Well, I use it mostly because I want to have similar X axis scale, for example, if I want to compare the posterior distributions of two variables visually, I can't do it on traceplot, as they are all centered on their mean, I guess, but with this kind of violin plot, I can see the distributions with similar scale and if there are large differences - see them straight away. I usually check the traceplot too, but I found that having similar scale makes me personally a little more comfortable at exploring :)
Makes sense!
On Wed, Jun 17, 2015 at 12:22 AM, Dmitry Smirnov notifications@github.com wrote:
Alright, I'll try out the latest version!

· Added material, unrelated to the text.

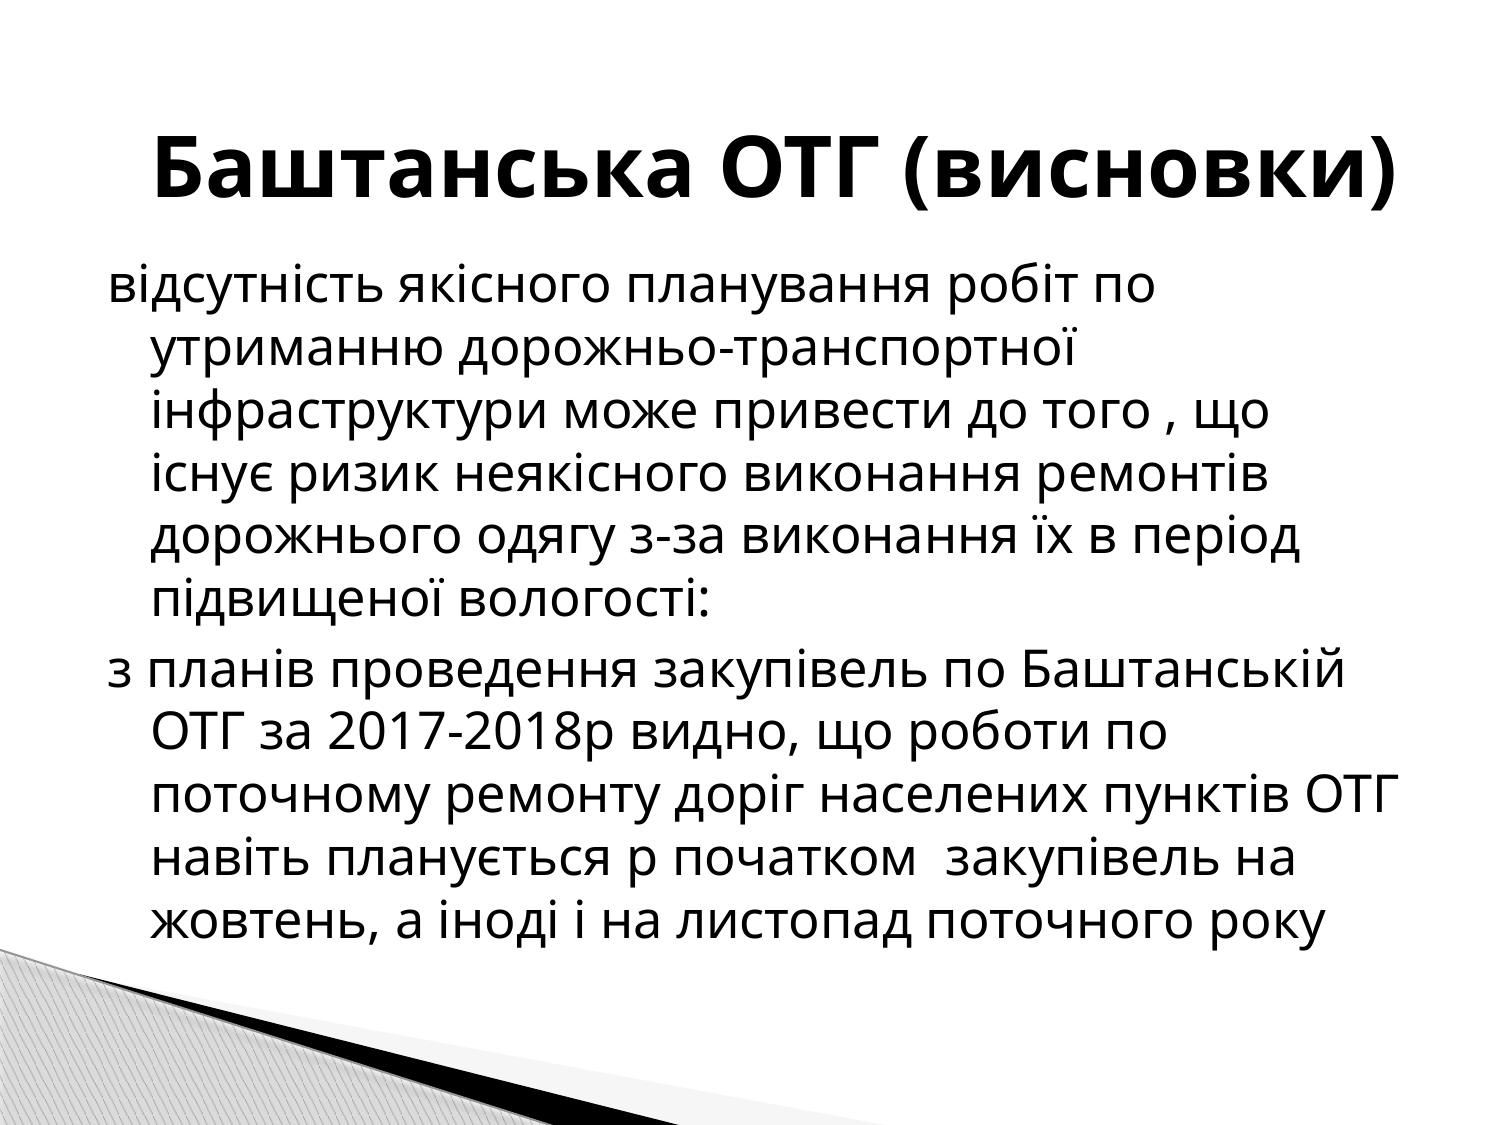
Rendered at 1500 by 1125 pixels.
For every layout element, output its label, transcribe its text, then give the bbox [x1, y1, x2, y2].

text_box Баштанська ОТГ (висновки) [99, 70, 1450, 258]
list відсутність якісного планування робіт по утриманню дорожньо-транспортної інфраструктури може привести до того , що існує ризик неякісного виконання ремонтів дорожнього одягу з-за виконання їх в період підвищеної вологості: з планів проведення закупівель по Баштанській ОТГ за 2017-2018р видно, що роботи по поточному ремонту доріг населених пунктів ОТГ навіть планується p початком закупівель на жовтень, а іноді і на листопад поточного року [75, 243, 1425, 986]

Well, I use it mostly because I want to have similar X axis scale, for example, if I want to compare the posterior distributions of two variables visually, I can't do it on traceplot, as they are all centered on their mean, I guess, but with this kind of violin plot, I can see the distributions with similar scale and if there are large differences - see them straight away. I usually check the traceplot too, but I found that having similar scale makes me personally a little more comfortable at exploring :)
— Reply to this email directly or view it on GitHub https://github.com/pymc-devs/pymc3/issues/752#issuecomment-112690109.
Cool, now with the latest version this issue is gone and model computes successfully! Thank you very much!
I was trying to mimic the example with radon and households with my own data. I'm only starting to learn pymc3, so maybe my error is related to clueless model specification, so I will happily appreciate any suggestions! What I try, is to take a chunk of data which corresponds to time series from 21 individuals, each 1015 time points long. I'm trying to specify a hierarchical model, so that each individual coefficient in regression will be tied to some group mean and variance.
However, when I try to run it, I get following error: _pickle.PicklingError: Can't pickle <function interval_transform..interval_real at 0x2b7475ec1f28>: attribute lookup interval_real on pymc3.distributions.transforms failed
I'm having a hunch that my problem is related with the way I supply inputs, but I'm clueless about the way to dig out the reasons for this error. I would appreciate any suggestions. Thank you!